• **THE TASK**:
Answer these from the forum thread about cages:
(a) What size pet lodge cage did P.O. in MO buy?
(b) How far does Hens and Roos say their cage supplier is from them?
(c) When did animalmom change over to a slightly different set-up?

• **DOCUMENT SEGMENT**:
=== Section Start ===
# Cages



## VickieB (Mar 6, 2014)

My daughter is needing to get some cages for her quail and we've been looking at the rabbit cages.  I've been looking at those from Bass Equipment and Kluberanz. Has anyone had experience with the cages from either?


----------



## P.O. in MO (Mar 7, 2014)

Hi Vickie,  I haven't bought cages from either source but before I started with rabbits I got chickens and bought a pet lodge cage from a local farm store to put hens in that were trying to go broody on me.  Either Tractor Supply or we have a chain called Family Center with a location in my town.  I got a 30 x 30 and they use the same wire that I have built all my rabbit cages with.  1 x 2 on all sides and top with 1/2 x 1 on the bottom.  They are only 16 inches tall but with quail I would think that wouldn't matter, a little short for rabbits.  The doors are 12 x 12 with the plastic around the opening so you don't get snagged.  I think the price was in the same realm as Bass but no shipping.  They come with the j clips but I think I had to buy the pliers separately.  I have bought quite a bit of stuff from Bass and they are very good to deal with and everything is of good quality.  My 2 cents.


----------



## Hens and Roos (Mar 7, 2014)

We get our cages from Klubertanz and really like them.  Also they are about 20 minutes from us so we just go and pick up.  DH puts them together.



 don't know how well you can see them.


----------



## VickieB (Mar 8, 2014)

Thanks for the info! I'll talk to my daughter about it...


----------



## animalmom (Mar 8, 2014)

I have used Bass cages and have been very pleased with both Bass and the cages.  A year ago I changed over to a slightly different set-up and have some extra Bass cages that might be useful for your daughter.

And so the quail takeover of the world continues!


----------



## VickieB (Mar 10, 2014)

Quail... it's what's for dinner.


----------
=== Section End ===
• **EXCERPTED RECORDS**:
=== Section Start ===
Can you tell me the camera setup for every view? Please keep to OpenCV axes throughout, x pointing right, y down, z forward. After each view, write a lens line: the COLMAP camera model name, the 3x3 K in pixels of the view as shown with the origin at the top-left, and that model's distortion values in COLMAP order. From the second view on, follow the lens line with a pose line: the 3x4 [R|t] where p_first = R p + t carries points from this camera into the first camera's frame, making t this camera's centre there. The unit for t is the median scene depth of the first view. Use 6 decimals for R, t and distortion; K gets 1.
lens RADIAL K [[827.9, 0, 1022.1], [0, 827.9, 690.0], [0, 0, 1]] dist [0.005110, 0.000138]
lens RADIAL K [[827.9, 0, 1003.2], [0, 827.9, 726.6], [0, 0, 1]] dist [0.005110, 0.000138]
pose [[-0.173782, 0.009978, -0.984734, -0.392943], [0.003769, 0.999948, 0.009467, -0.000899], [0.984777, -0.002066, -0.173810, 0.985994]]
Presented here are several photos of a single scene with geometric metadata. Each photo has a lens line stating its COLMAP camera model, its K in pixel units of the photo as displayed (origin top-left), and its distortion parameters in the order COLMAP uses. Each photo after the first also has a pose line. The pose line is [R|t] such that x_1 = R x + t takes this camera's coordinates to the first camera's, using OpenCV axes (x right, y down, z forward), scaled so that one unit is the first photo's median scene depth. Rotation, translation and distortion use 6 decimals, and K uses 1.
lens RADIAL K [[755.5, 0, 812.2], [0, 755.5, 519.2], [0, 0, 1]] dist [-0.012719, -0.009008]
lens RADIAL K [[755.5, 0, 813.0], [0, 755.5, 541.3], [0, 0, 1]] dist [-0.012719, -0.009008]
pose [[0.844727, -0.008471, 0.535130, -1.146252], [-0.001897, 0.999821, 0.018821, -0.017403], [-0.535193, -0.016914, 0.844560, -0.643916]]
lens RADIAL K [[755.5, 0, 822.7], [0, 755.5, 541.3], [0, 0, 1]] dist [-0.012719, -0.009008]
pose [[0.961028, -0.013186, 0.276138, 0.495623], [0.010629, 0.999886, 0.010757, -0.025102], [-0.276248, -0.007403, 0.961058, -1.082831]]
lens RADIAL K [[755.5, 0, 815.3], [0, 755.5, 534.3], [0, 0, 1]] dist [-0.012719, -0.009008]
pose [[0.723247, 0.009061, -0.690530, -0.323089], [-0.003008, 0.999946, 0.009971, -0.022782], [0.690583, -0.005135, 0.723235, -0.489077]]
=== Section End ===
• **TASK ANSWER**:
(a) 30 x 30
(b) About 20 minutes
(c) A year ago